Selain RT 13 yang didiami Bahar dengan 97 kepala keluarga lainnya, RT 17 dan RT 18 juga,terdampak langsung oleh aktivitas tambang CV Arjuna. “Yang paling parah memang RT 13,” tutur Bahar.
Bukan hanya aksi, melalui Gerakan Samarinda Menggugat, para korban tambang mengajukan gugatan warga negara di Pengadilan Negeri Samarinda, 23 Juni 2013. Gerakan ini menggugat Wali Kota Samarinda, Gubernur Kaltim, Kementerian Lingkungan Hidup dan Kehutanan, Kementerian ESDM, dan DPRD Kota Samarinda.
Pada Juli 2014, mereka memenangkan gugatan.

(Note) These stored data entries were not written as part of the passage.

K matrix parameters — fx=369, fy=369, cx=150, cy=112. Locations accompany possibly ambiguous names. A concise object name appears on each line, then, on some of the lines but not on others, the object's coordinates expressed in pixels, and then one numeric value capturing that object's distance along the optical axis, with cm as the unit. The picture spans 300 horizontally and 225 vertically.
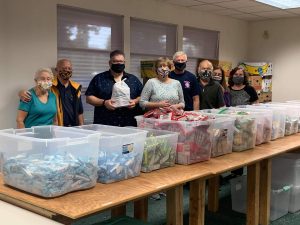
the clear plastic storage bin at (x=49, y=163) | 162
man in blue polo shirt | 334
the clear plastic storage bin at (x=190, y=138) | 226
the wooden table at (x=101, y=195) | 151
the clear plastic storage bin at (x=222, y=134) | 249
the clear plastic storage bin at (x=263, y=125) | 288
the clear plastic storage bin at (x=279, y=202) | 345
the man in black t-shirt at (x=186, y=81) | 371
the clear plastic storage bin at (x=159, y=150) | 208
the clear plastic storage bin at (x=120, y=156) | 187
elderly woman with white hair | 299
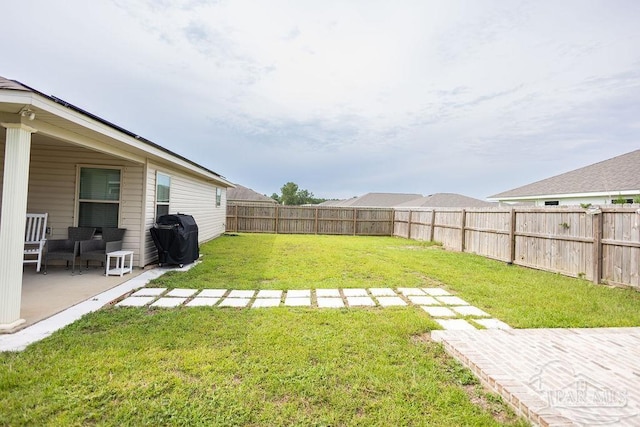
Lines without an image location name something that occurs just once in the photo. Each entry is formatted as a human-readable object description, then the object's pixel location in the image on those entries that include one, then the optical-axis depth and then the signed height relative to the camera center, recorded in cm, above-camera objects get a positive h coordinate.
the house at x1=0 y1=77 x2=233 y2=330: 308 +65
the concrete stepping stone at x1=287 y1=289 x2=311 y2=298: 468 -124
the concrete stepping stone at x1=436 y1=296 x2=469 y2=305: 448 -121
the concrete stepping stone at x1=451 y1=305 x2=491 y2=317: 398 -121
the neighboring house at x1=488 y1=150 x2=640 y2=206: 1089 +194
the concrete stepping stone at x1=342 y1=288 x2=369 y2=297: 481 -122
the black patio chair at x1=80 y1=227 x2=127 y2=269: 571 -72
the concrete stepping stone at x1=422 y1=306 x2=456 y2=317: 394 -122
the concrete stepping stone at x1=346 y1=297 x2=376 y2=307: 431 -124
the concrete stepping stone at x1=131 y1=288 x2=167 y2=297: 457 -130
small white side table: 577 -111
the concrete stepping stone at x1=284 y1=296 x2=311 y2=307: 423 -126
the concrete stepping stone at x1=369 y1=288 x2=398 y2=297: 485 -122
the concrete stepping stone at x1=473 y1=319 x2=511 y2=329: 352 -122
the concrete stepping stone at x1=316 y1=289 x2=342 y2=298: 475 -123
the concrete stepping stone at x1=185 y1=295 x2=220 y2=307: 413 -129
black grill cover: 656 -59
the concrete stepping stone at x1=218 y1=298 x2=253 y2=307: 416 -128
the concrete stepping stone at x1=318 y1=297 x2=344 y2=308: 423 -125
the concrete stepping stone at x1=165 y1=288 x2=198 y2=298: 459 -129
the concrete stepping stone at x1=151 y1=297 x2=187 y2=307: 411 -130
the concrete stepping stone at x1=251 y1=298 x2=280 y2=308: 418 -127
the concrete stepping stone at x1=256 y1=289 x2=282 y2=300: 463 -126
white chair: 555 -50
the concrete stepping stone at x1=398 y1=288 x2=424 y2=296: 500 -120
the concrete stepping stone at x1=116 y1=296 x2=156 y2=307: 410 -132
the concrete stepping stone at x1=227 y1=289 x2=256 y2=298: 459 -126
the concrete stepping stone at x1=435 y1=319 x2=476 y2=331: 346 -123
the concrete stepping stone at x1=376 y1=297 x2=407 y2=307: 437 -123
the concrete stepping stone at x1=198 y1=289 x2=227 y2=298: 457 -128
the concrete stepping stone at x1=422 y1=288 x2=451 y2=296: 504 -120
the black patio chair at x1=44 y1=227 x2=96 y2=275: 551 -74
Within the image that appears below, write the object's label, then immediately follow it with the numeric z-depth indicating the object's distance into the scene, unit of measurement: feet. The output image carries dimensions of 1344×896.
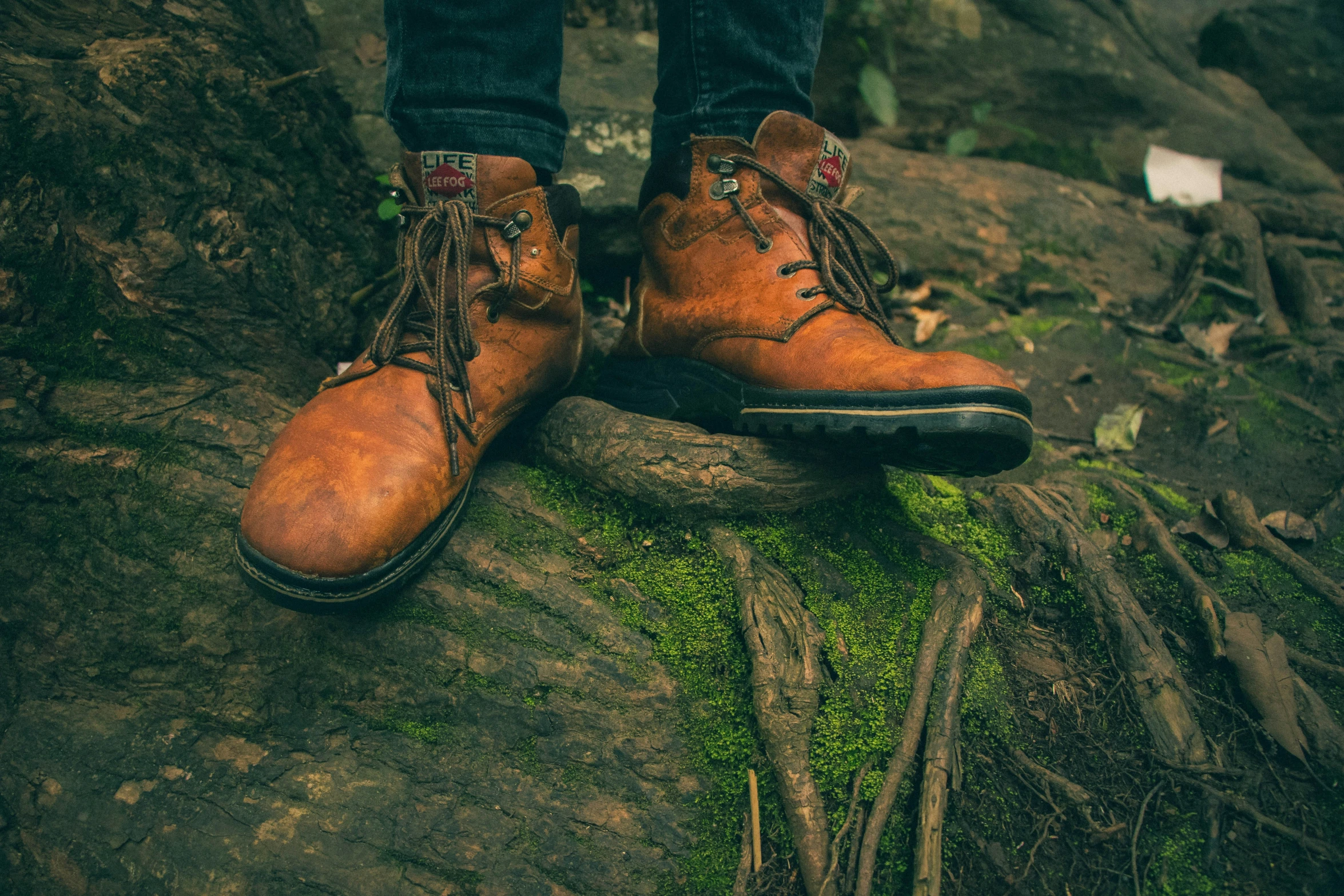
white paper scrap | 4.93
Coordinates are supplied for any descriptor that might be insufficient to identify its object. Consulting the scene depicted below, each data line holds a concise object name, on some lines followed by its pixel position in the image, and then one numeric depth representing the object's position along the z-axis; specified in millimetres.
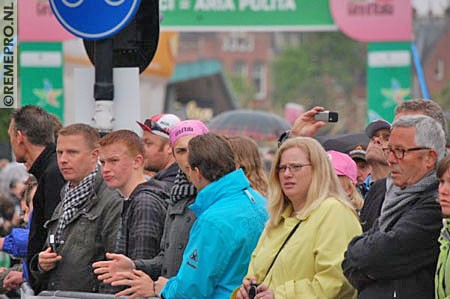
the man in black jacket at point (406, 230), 12508
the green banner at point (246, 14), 32781
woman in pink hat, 16000
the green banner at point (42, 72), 33312
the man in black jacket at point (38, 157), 17687
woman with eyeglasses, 13016
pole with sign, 17734
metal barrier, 15023
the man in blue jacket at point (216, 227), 13891
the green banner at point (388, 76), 33031
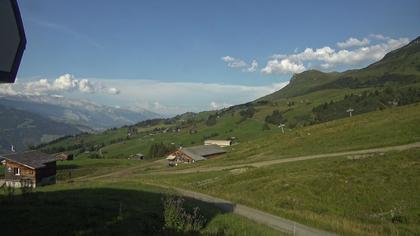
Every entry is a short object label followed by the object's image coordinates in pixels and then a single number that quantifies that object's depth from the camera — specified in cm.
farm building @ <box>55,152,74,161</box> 18516
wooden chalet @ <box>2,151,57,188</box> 8531
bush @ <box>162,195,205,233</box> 1495
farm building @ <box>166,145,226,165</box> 14150
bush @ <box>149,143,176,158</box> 19529
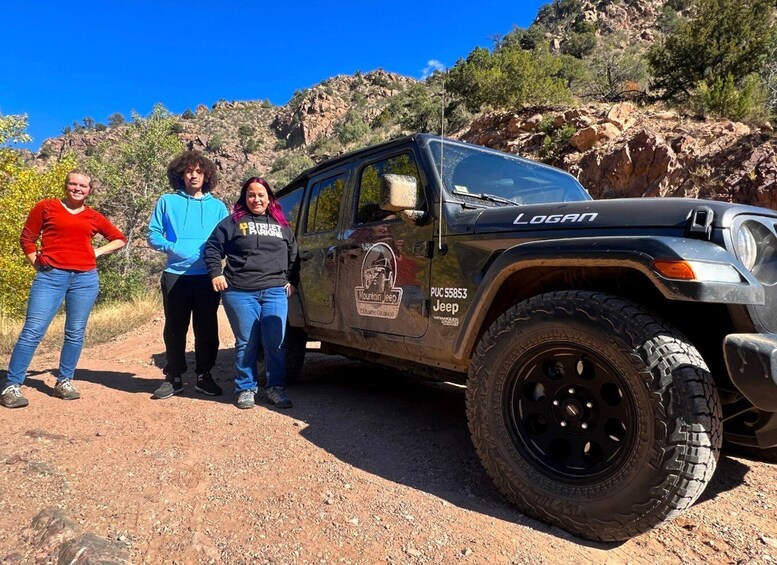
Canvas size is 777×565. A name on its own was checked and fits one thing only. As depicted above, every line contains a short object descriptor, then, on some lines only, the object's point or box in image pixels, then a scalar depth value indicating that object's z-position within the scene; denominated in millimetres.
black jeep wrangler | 1669
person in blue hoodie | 3867
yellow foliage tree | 12281
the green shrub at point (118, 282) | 16356
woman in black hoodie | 3629
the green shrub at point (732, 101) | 12156
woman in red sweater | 3555
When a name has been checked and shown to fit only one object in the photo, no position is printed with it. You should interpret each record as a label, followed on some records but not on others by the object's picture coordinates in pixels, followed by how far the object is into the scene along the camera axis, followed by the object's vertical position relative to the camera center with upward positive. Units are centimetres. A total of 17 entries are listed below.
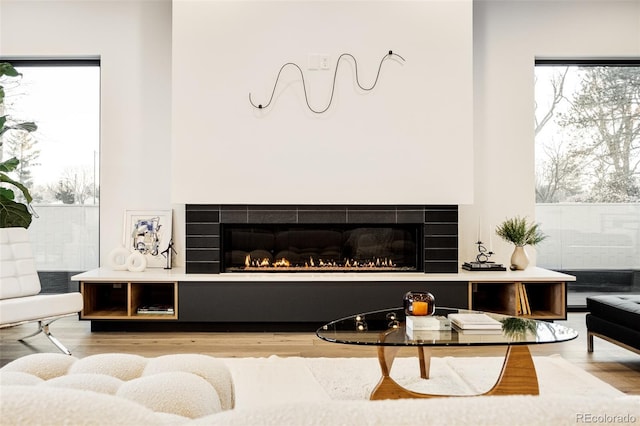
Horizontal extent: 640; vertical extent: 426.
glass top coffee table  232 -54
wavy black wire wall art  443 +116
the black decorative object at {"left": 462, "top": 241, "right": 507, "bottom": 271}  451 -40
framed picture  479 -15
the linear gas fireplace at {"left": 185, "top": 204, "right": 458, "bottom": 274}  446 -18
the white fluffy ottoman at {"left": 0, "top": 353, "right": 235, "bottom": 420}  145 -50
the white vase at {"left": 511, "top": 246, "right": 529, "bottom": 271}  458 -36
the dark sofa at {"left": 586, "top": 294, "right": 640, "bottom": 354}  318 -65
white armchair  337 -54
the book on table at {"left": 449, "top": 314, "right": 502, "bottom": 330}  251 -50
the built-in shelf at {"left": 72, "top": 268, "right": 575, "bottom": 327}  423 -61
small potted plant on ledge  456 -17
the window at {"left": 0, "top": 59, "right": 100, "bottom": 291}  505 +60
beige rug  280 -92
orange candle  278 -47
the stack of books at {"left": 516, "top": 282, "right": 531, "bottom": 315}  428 -67
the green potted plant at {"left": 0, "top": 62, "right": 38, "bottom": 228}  436 +12
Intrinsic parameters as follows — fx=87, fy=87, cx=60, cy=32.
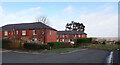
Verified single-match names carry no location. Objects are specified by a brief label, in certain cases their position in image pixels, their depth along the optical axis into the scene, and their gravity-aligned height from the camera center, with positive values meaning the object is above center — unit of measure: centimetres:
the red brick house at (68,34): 4405 -134
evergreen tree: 5438 +412
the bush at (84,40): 3231 -304
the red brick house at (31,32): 2496 +29
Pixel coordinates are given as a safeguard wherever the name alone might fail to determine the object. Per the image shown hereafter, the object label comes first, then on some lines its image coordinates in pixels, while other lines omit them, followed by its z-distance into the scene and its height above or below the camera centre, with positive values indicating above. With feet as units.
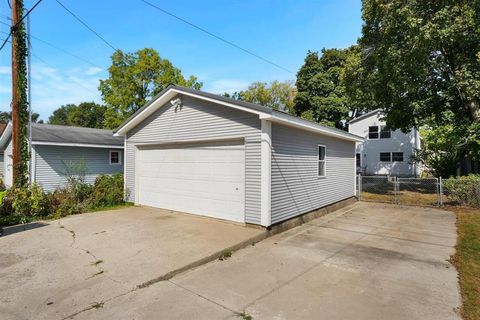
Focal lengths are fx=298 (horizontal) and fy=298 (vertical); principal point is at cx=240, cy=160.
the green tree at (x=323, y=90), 94.07 +24.64
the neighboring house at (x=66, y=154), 43.34 +1.62
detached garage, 24.13 +0.66
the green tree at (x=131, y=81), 81.61 +23.31
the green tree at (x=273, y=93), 124.26 +30.42
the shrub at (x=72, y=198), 30.73 -3.69
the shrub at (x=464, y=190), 36.09 -2.74
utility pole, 28.76 +5.65
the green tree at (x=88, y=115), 175.01 +29.02
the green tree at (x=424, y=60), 39.06 +16.23
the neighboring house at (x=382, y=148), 80.59 +5.26
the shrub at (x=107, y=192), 34.42 -3.27
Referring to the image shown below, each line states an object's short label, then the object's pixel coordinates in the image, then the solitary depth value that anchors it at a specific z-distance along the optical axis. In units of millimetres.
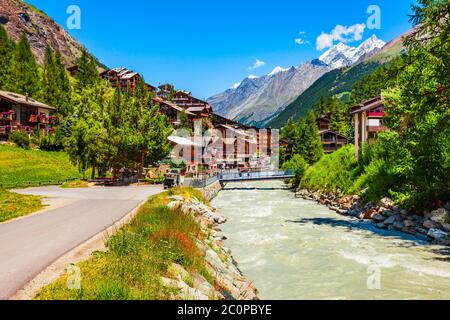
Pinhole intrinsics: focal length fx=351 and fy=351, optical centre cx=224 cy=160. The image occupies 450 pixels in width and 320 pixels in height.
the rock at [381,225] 25362
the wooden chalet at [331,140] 100562
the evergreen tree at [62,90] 84125
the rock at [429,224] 22056
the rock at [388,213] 27245
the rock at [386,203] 28408
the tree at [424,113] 21047
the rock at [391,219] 25384
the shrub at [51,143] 59719
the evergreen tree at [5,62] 77938
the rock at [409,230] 22911
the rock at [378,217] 27094
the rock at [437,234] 20047
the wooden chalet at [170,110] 112000
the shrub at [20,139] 56397
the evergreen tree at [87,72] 110250
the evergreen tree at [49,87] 82875
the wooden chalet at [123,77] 134375
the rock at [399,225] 24156
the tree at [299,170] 59812
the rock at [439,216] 22048
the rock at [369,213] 28975
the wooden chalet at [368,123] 52625
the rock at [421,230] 21920
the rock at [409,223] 23734
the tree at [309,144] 77250
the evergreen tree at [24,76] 79625
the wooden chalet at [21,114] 61409
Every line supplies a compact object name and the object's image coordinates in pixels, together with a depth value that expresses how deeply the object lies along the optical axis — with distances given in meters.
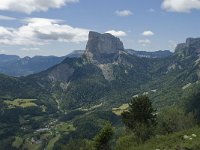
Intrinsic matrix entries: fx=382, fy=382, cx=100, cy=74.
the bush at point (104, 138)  119.34
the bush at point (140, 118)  126.25
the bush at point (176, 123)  152.50
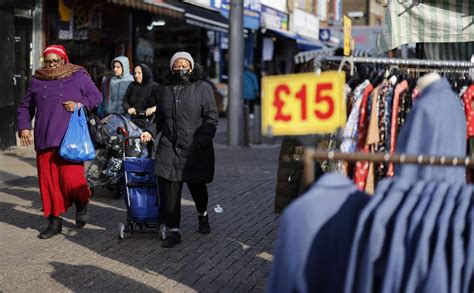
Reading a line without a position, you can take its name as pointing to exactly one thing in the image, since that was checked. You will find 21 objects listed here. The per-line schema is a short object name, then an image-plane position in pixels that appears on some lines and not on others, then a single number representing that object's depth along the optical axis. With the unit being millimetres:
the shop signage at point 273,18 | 25778
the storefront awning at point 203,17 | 18750
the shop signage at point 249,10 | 22547
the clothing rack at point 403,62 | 5320
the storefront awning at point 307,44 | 29188
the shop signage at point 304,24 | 29250
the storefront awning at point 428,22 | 7219
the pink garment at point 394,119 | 4855
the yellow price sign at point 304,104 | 3326
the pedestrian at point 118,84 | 9523
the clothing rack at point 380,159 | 2977
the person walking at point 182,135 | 6504
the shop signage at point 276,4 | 26400
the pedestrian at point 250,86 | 22156
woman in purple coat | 6797
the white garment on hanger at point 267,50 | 26938
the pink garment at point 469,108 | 4914
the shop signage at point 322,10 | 33438
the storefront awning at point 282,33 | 26695
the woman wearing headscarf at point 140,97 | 9109
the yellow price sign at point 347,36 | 5766
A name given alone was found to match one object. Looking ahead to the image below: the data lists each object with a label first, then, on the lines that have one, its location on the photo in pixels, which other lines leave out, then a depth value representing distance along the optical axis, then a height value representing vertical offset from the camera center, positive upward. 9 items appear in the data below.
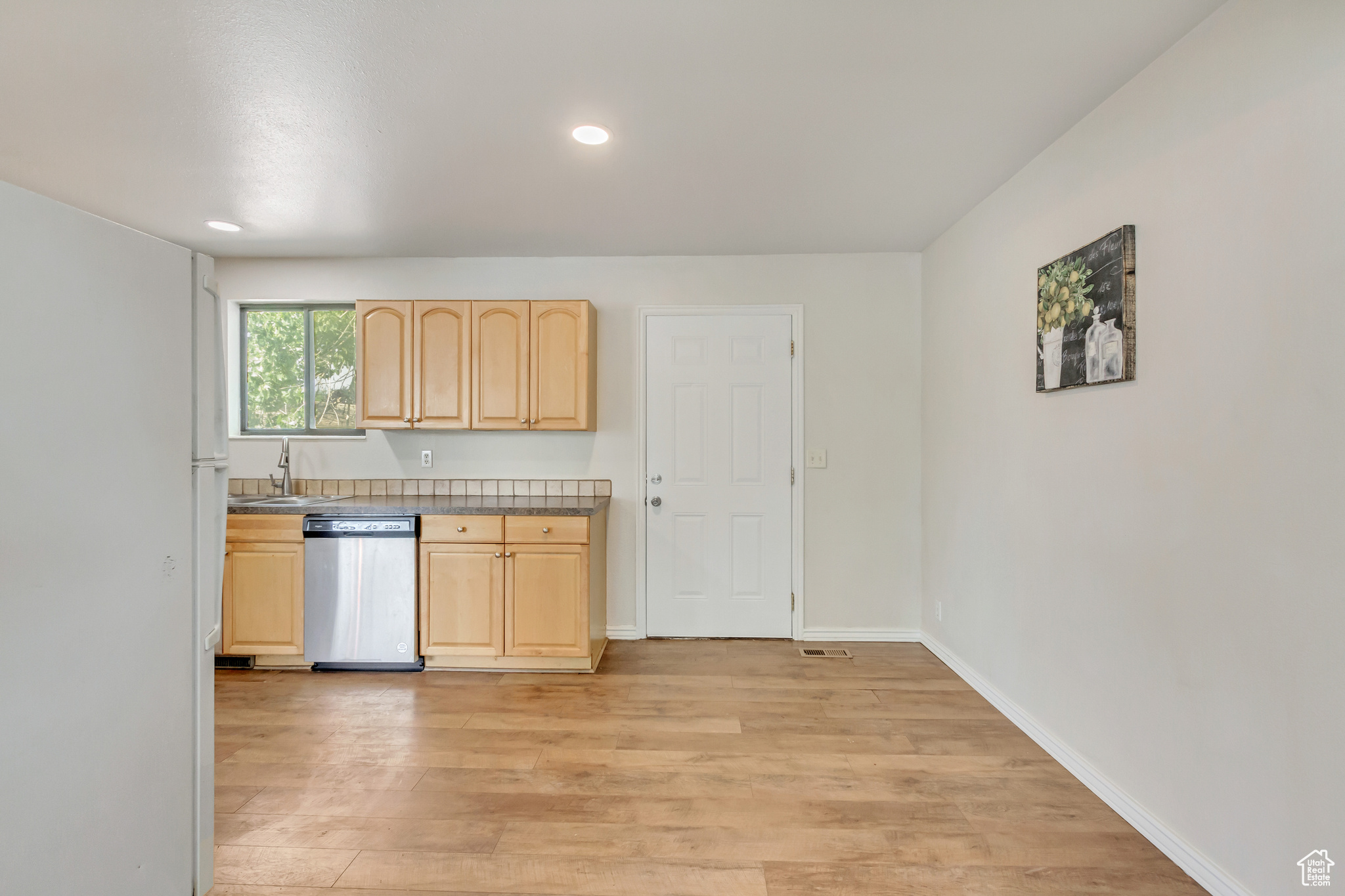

Dalam putusan yang dibacakan Ketua Majelis Hakim PN Samarinda Sugeng Hiyanto, para tergugat dinyatakan bersalah karena lalai melaksakan kewajiban menciptakan lingkungan hidup yang baik dan sehat. Pengadilan menghukum tergugat untuk menerbitkan kebijakan meliputi evaluasi seluruh izin tambang yang telah dikeluarkan.
Atas putusan itu, Pemkot Samarinda mengajukan banding, namun belum ada tindak lanjutnya hingga kini.
Bahar terus mengkhawatirkan dampak pertambangan hingga hari ini. Rumah Bahar seakan menjadi perisai terakhir melindungi areal sawah di Kelurahan Makroman dari tambang si emas hitam.